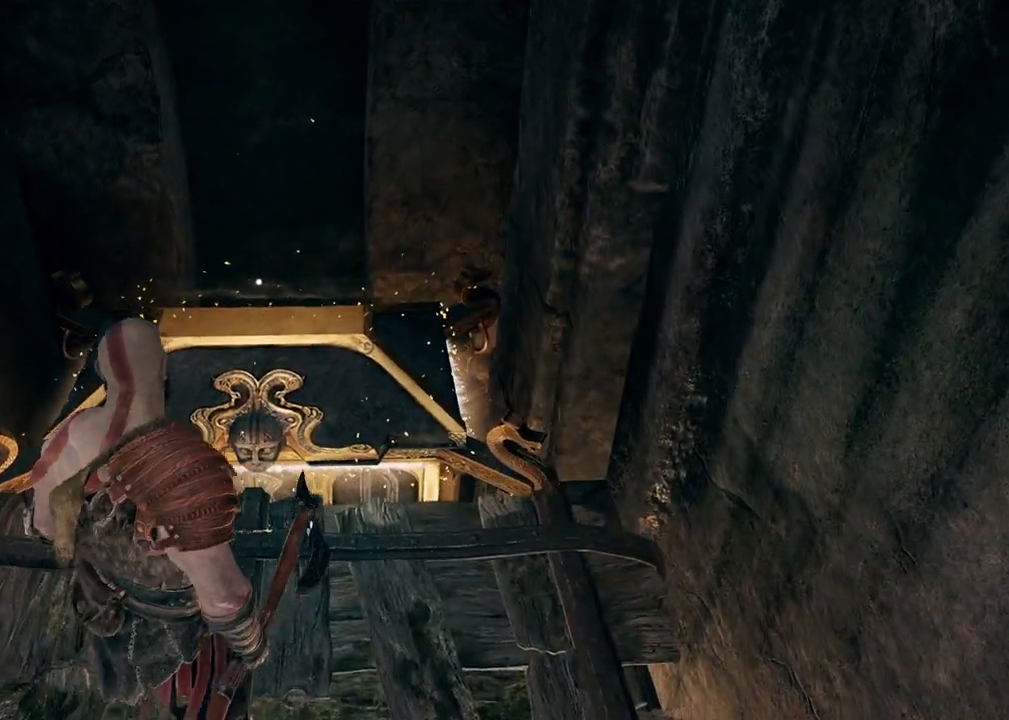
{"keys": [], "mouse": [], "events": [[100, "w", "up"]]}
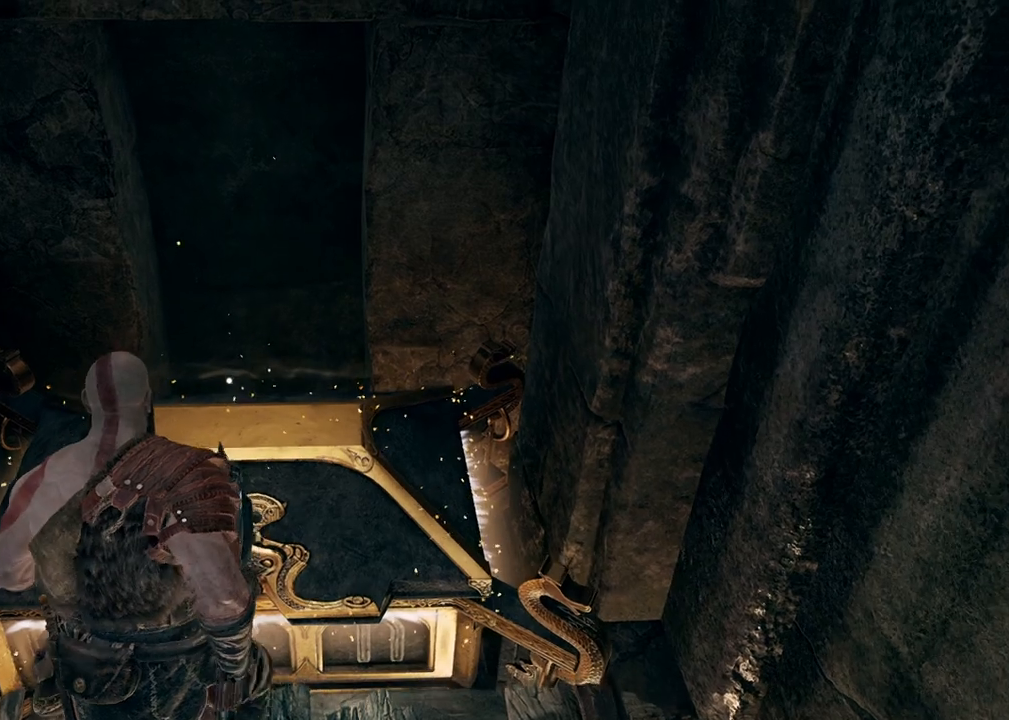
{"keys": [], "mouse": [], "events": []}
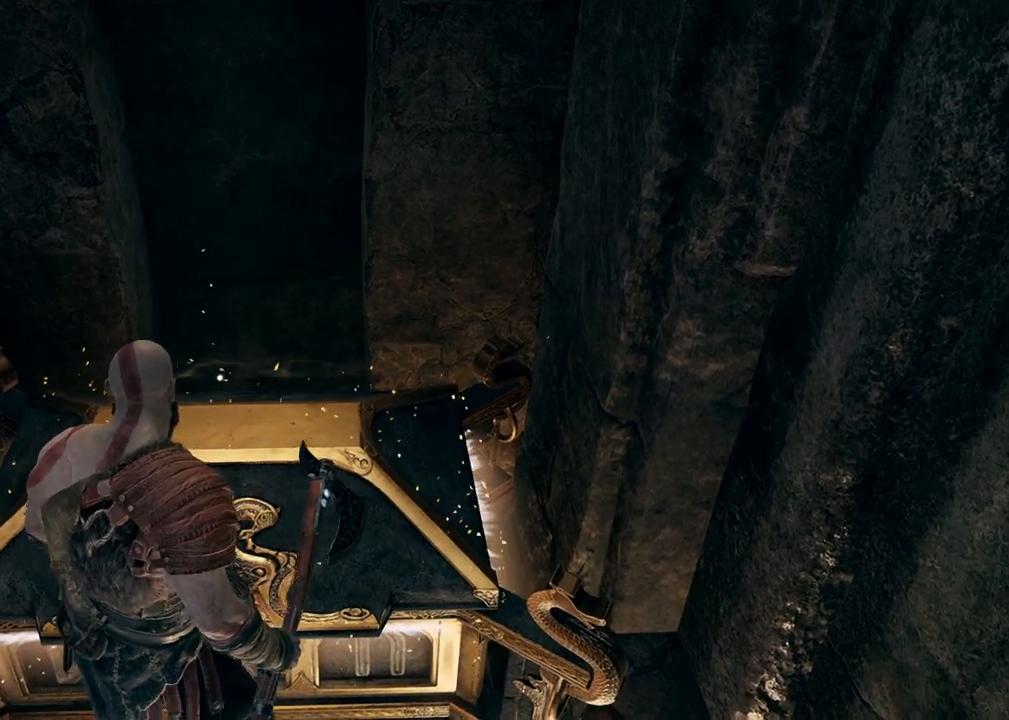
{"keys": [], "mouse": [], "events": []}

● **Your assignment**
The expected result is the complete listing above, printed exactly, with no pictures.

● **Reply**
{"keys": [], "mouse": [], "events": [[100, "w", "up"]]}
{"keys": [], "mouse": [], "events": []}
{"keys": [], "mouse": [], "events": []}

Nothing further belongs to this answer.